I thought about it for just a minute, but didn’t have to ponder long because I knew the answer.
The same higher power that removed the alcohol bottle from my hand in June 2019 and sent me on my way home is the one who gives me strength each day. I don’t even think about drinking these days because my entire mindset has changed. Each morning I wake up extremely grateful for my life.
My motto for the past few years is “Just Show Up.” Even when I don’t feel like it, I show up for my life today. This means being physically, emotionally, mentally, and spiritually present for everything.
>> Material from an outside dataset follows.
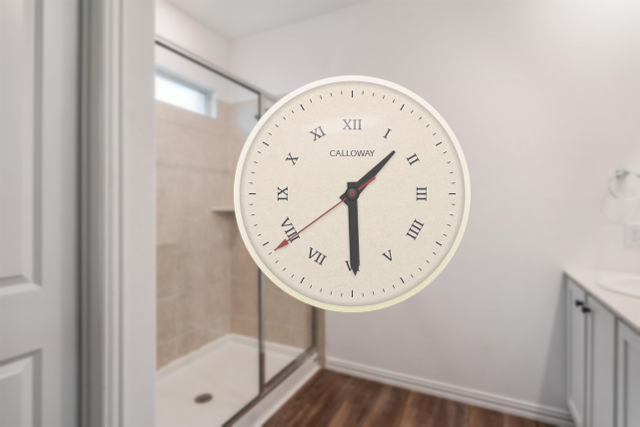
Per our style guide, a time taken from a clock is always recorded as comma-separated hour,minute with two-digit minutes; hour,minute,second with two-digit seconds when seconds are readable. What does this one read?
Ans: 1,29,39
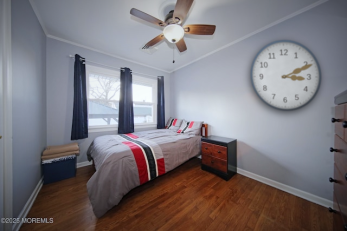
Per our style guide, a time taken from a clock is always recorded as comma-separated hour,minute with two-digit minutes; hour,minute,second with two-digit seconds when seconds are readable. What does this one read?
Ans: 3,11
Each day I have that unexplainable peace that I would have never known had I not gotten sober. It outweighs everything else, and I never ever want to lose it.
I believe that if I can live sober, anyone can. I was a hard-headed-this-doesn’t-apply-to-me-you-don’t-understand type of person. I went through the motions. I lied. Mostly, I lied to myself.
As you can see, the answer to what alcohol recovery means to me is multi-multifaceted. First, recovery has given me my family, friends, career, hobbies, and relationships. More importantly, it’s given me a strong spiritual connection and my true self. I live each day and don’t have to pretend. I can just be me.
I wouldn’t trade it for anything in this world.